Data entries:
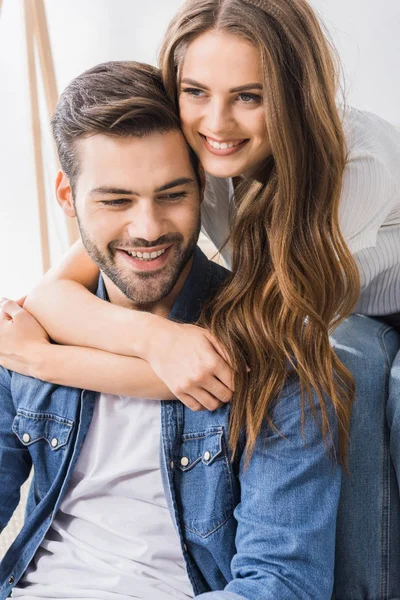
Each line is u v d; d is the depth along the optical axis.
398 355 1.59
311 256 1.45
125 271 1.42
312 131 1.41
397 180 1.68
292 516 1.33
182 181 1.36
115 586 1.41
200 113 1.38
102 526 1.47
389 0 2.54
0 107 3.01
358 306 1.76
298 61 1.38
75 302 1.51
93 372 1.44
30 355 1.49
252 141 1.40
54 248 3.09
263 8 1.35
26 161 3.05
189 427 1.45
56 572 1.48
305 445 1.36
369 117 1.71
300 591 1.28
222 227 1.77
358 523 1.55
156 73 1.43
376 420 1.55
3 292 3.18
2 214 3.11
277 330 1.40
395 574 1.57
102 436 1.49
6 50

Work task: Output the data above exactly, excluding images.

Exercise output:
Each line is u v d; d is the depth along the optical axis.
398 355 1.59
311 256 1.45
125 271 1.42
312 131 1.41
397 180 1.68
292 516 1.33
182 181 1.36
115 586 1.41
200 113 1.38
102 526 1.47
389 0 2.54
0 107 3.01
358 306 1.76
298 61 1.38
75 302 1.51
93 372 1.44
30 355 1.49
252 141 1.40
54 248 3.09
263 8 1.35
26 161 3.05
189 427 1.45
56 572 1.48
305 445 1.36
369 117 1.71
300 591 1.28
222 227 1.77
358 523 1.55
156 73 1.43
376 420 1.55
3 292 3.18
2 214 3.11
277 330 1.40
395 574 1.57
102 436 1.49
6 50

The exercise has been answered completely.